[Rating: 3.5 stars]
Over the last ten years, Portland’s Blitzen Trapper have asserted their place among a growing contingency of bands offering proof that country music is still cool. Oregon’s distance from Nashville can’t but help the cause, but Blitzen Trapper’s strength is found with their ability to appropriate and fuse traditional styles and instrumentation with modern sound and sensibilities. The resulting combination still feels rock & roll, but the country seeps in like molasses between those crunchy guitar riffs and gives Blitzen Trapper the nuanced twang that has become their signature sound.
And while the band’s last record, Destroyer of the Void, may have veered off course a bit from the precedent set by 2007’s break-out Wild Mountain Nation and the undisputed hit follow-up Furr, released in the next year, American Goldwing returns the band to full form. Nowhere is this clearer than in “Love the Way You Walk Away”, the band’s first single from the record. Here we have Blitzen Trapper doing what they do best: exploring the sonic distance between the banjo and the electric guitar.

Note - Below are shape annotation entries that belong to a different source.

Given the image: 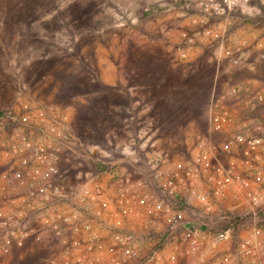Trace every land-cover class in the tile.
Here are the masks:
<instances>
[{
	"label": "built area",
	"instance_id": "built-area-1",
	"mask_svg": "<svg viewBox=\"0 0 264 264\" xmlns=\"http://www.w3.org/2000/svg\"><path fill=\"white\" fill-rule=\"evenodd\" d=\"M253 1L150 0L201 26ZM179 36L191 44L188 28ZM247 48L228 46L223 62L241 65ZM221 63L205 124L189 121L184 153L159 147L151 133L140 153L115 157L65 120L63 107L40 120L4 113L0 258L33 246L47 250L48 264H264V90L223 82Z\"/></svg>",
	"mask_w": 264,
	"mask_h": 264
},
{
	"label": "rangeland",
	"instance_id": "rangeland-1",
	"mask_svg": "<svg viewBox=\"0 0 264 264\" xmlns=\"http://www.w3.org/2000/svg\"><path fill=\"white\" fill-rule=\"evenodd\" d=\"M184 28L191 44L179 36ZM263 40L264 1L201 26L150 0H0V117L27 110L40 120L49 107H63L65 120L115 157L140 153L151 133L159 147L184 153L218 60L223 82L257 81L264 89V50L255 49ZM243 41V63L223 62L226 48ZM167 72L178 81L158 87Z\"/></svg>",
	"mask_w": 264,
	"mask_h": 264
},
{
	"label": "crops",
	"instance_id": "crops-1",
	"mask_svg": "<svg viewBox=\"0 0 264 264\" xmlns=\"http://www.w3.org/2000/svg\"><path fill=\"white\" fill-rule=\"evenodd\" d=\"M255 49L264 50V40L262 42H259L256 46ZM214 74V73H213ZM212 74V75H213ZM212 78V76H211ZM178 80L175 79L174 74L171 72H167L165 75L158 77L155 79V83H157L158 87L164 84L168 86H171L173 83L175 84ZM253 86L256 87H262L261 84H259L257 81H254ZM264 90V89H263ZM208 95V93H207ZM163 93L158 92L157 98L159 101L155 103V106L157 109H162L164 107V104L160 102V99L163 98ZM207 109V97H206V102L204 104V108L202 109L203 114L201 115V124H205V113ZM260 112L264 113V104L260 107ZM196 119V118H195ZM194 119V120H195ZM186 139V138H185ZM28 247V246H27ZM49 257V253L47 252L46 249L42 248H35L31 246L30 249L27 248H22L19 249L9 255H6L2 258H0V264H48L46 262V259Z\"/></svg>",
	"mask_w": 264,
	"mask_h": 264
}]
</instances>
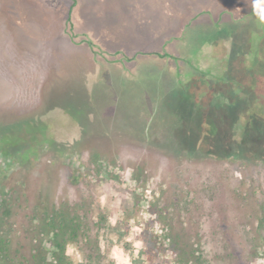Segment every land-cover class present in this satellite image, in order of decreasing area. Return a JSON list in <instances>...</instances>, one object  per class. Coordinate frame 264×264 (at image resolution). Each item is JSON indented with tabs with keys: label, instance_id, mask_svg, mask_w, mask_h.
I'll return each instance as SVG.
<instances>
[{
	"label": "rangeland",
	"instance_id": "1",
	"mask_svg": "<svg viewBox=\"0 0 264 264\" xmlns=\"http://www.w3.org/2000/svg\"><path fill=\"white\" fill-rule=\"evenodd\" d=\"M252 10V0H0V119L22 139L0 153V183L87 198L115 217L101 264H115L114 244L132 250L130 221L143 224L133 264H193L173 231L211 264H257L264 93L240 86L257 56L249 40L264 34Z\"/></svg>",
	"mask_w": 264,
	"mask_h": 264
},
{
	"label": "trees",
	"instance_id": "2",
	"mask_svg": "<svg viewBox=\"0 0 264 264\" xmlns=\"http://www.w3.org/2000/svg\"><path fill=\"white\" fill-rule=\"evenodd\" d=\"M249 15L256 17L253 10ZM249 42L248 52L251 47L257 50V56L251 59L253 54L249 59L251 76L245 83L238 82L233 75L230 79L233 84L240 83L241 89L247 88V93L251 92L256 98L257 87L264 93V34L260 44ZM261 100L259 108L264 107V97ZM255 107L252 103L248 106L253 113ZM3 123L0 119V153L9 158L13 155L11 147L22 139L10 134V128ZM23 148L30 147L24 144ZM26 185V181L11 185L0 183V264H101L105 258L102 235L108 240V233L113 230L109 218L103 213L96 216L93 202L87 198L78 203H70L68 199L58 201L54 191L49 192L43 187L37 188L32 197L26 191ZM171 235L182 241L179 252L191 263L211 264L207 250L187 247L186 232L173 231ZM69 243L77 247L81 256L79 261L66 254ZM134 264L144 262L136 260Z\"/></svg>",
	"mask_w": 264,
	"mask_h": 264
},
{
	"label": "clouds",
	"instance_id": "3",
	"mask_svg": "<svg viewBox=\"0 0 264 264\" xmlns=\"http://www.w3.org/2000/svg\"><path fill=\"white\" fill-rule=\"evenodd\" d=\"M252 7L254 15L258 18L260 23L264 24V0H252ZM100 199L103 201L104 197L102 196ZM147 207L148 205L145 204V208ZM143 216L145 219L148 218V213L144 212ZM110 222L115 225L116 218H110ZM130 223L132 225L131 231L125 239L132 242V250L130 252H125L120 244H114L109 253V257L110 259L114 260L115 264H133V261L137 258L138 253L143 248L142 241L134 240V236L142 230L143 224L141 223L139 226H137L133 221H130ZM153 231L160 232L159 224L155 226ZM66 254L68 256H73V254H75L74 259L77 261H79L81 258L79 252H77L75 246L71 243L66 245ZM257 264H264V258L258 259Z\"/></svg>",
	"mask_w": 264,
	"mask_h": 264
}]
</instances>
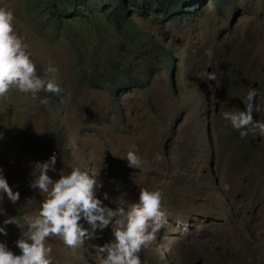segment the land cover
Instances as JSON below:
<instances>
[{"label":"rangeland","instance_id":"1","mask_svg":"<svg viewBox=\"0 0 264 264\" xmlns=\"http://www.w3.org/2000/svg\"><path fill=\"white\" fill-rule=\"evenodd\" d=\"M52 1L0 0L14 13L37 73L44 75L51 62L63 89L35 97L12 90L0 99V167L20 192L16 204L0 196V212L31 215L42 198L29 186L32 167L55 152L58 170L99 173L103 187L96 195L113 209L121 195L137 201L139 187L163 191L169 226L140 252L142 264H264V137L241 138L222 115L243 110L250 88L264 103V0H194L190 8L199 5L180 16L135 14L137 25L171 51L173 63L139 44L112 51L107 36L96 40L88 28L73 38L81 23L63 24L71 25L67 38L59 23L49 25L52 12L44 8ZM85 16L91 19L90 12ZM88 55L101 71L111 60L122 62L126 87L116 94L112 81L107 89L92 87L77 60ZM254 118L264 121V112ZM134 146L143 160L138 169L120 158ZM49 175L58 179L57 172ZM5 218L0 215V224ZM81 224L91 236L75 252L49 240L54 264H98L92 246L112 238L111 224L102 230ZM7 232L0 240L19 254L14 242L21 229L9 224Z\"/></svg>","mask_w":264,"mask_h":264},{"label":"clouds","instance_id":"2","mask_svg":"<svg viewBox=\"0 0 264 264\" xmlns=\"http://www.w3.org/2000/svg\"><path fill=\"white\" fill-rule=\"evenodd\" d=\"M14 13L7 7H0V99H7L12 90L34 97L41 92L60 95L63 89L57 83L58 69L49 63L44 75L37 73V67L30 58L28 44L17 34L14 27ZM207 55L212 56L211 50ZM214 73L207 74V80L215 81ZM258 92L250 88L243 101V110H228L222 113L232 128L239 131L241 138L250 133L264 137V121L254 118V113L264 112V103L258 102ZM41 104L49 100L43 98ZM122 159L128 166L138 169L143 160L135 146L126 152ZM157 160L161 159L159 155ZM57 155L45 161L35 162L32 167V180L29 186L41 195L38 206L30 216H5L0 224V235L7 236V226L16 225L21 229L20 236L14 242L19 249L16 254L6 241L0 240V264H54L52 247L49 240L55 238L75 252L84 246V241L91 234L81 224V220L102 230L111 224L112 238L102 245H93L98 264H142L140 252L150 247L157 234L169 226V212L164 206V193L160 188L139 187L138 200L128 202L121 195L116 198L115 209L104 205L96 195V190L103 187L97 180L99 173L90 175L78 166L70 171L57 169ZM49 172H57L58 179H53ZM0 196H6L12 204L20 200V192L14 191L0 167ZM104 199H109L104 193ZM23 220V224H22ZM187 232V224L183 225Z\"/></svg>","mask_w":264,"mask_h":264},{"label":"trees","instance_id":"3","mask_svg":"<svg viewBox=\"0 0 264 264\" xmlns=\"http://www.w3.org/2000/svg\"><path fill=\"white\" fill-rule=\"evenodd\" d=\"M194 0H53L50 6L44 10H50L53 20L50 21L51 26L59 23L58 26L67 31L66 37H69V27L78 25L77 31L73 34V38L82 37V30L90 29L94 33V38L103 33L107 36L109 44L117 46L110 50L121 53L129 47L139 44L141 49L146 53L158 50L172 63L175 61L171 51L156 40V38L148 31L140 28L134 20V15H140L144 18H150L154 15H164L165 17L180 16L185 12H189L197 6L190 8V3ZM200 3V0H198ZM36 11L42 9V5L38 3L34 6ZM85 11L90 12L91 19L85 16ZM71 24L70 26L63 25ZM57 26V27H58ZM58 27V29H59ZM83 28V29H82ZM103 54L101 59L105 58ZM81 65L84 63L85 74L84 80H89L94 88H108L107 82L114 83V93L126 87L125 80L121 77L124 73H128L125 65L120 61L109 62V66L104 70H100V63L95 64L90 57L86 56L84 60L77 58ZM74 79L79 75L74 73ZM143 84L142 81L136 80ZM141 255V253L139 254Z\"/></svg>","mask_w":264,"mask_h":264},{"label":"flooded vegetation","instance_id":"4","mask_svg":"<svg viewBox=\"0 0 264 264\" xmlns=\"http://www.w3.org/2000/svg\"><path fill=\"white\" fill-rule=\"evenodd\" d=\"M206 101H208V99H206ZM220 112V107L218 106L217 108H216V113H219ZM250 141H254V139L252 138ZM249 157H251L250 155H249ZM213 169V168H212Z\"/></svg>","mask_w":264,"mask_h":264}]
</instances>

The next track “Your Crying Eyes” starts out with a barn stomping harmonica-led jig or reel before transitioning into a groovy jam that would be at home on a Tom Petty or George Harrison record. They’re all like this.
The ways that songs fall together in this kind of easy-but-precise fusion is what makes Blitzen Trapper special. The talent on American Goldwing isn’t so much in the mere ability to reference and appropriate, it’s in the ways that old approaches become new without the record sounding like its reaching for “revival”. But its also in the ways the band can shift those various styles in and out of the center of each song while still maintaining the Blitzen Trapper brand. That can’t be an easy balance to achieve — especially with a palate as large as BT evokes. And, indeed, they may have gotten a little carried away with this on Destroyer of the Void where the opening (and title) track shot for epic and ended up sounding a little too Queen. Luckily, American Goldwing pulls back just enough to be packed with great influences (see “Fletcher” and title-track “American Goldwing”) while still managing to maintain clear critical distance. Taken together, American Goldwing is an all-around great listen — one perfectly suited for late fall nights on the porch or holiday road trips — and it may even be the band’s best record to date.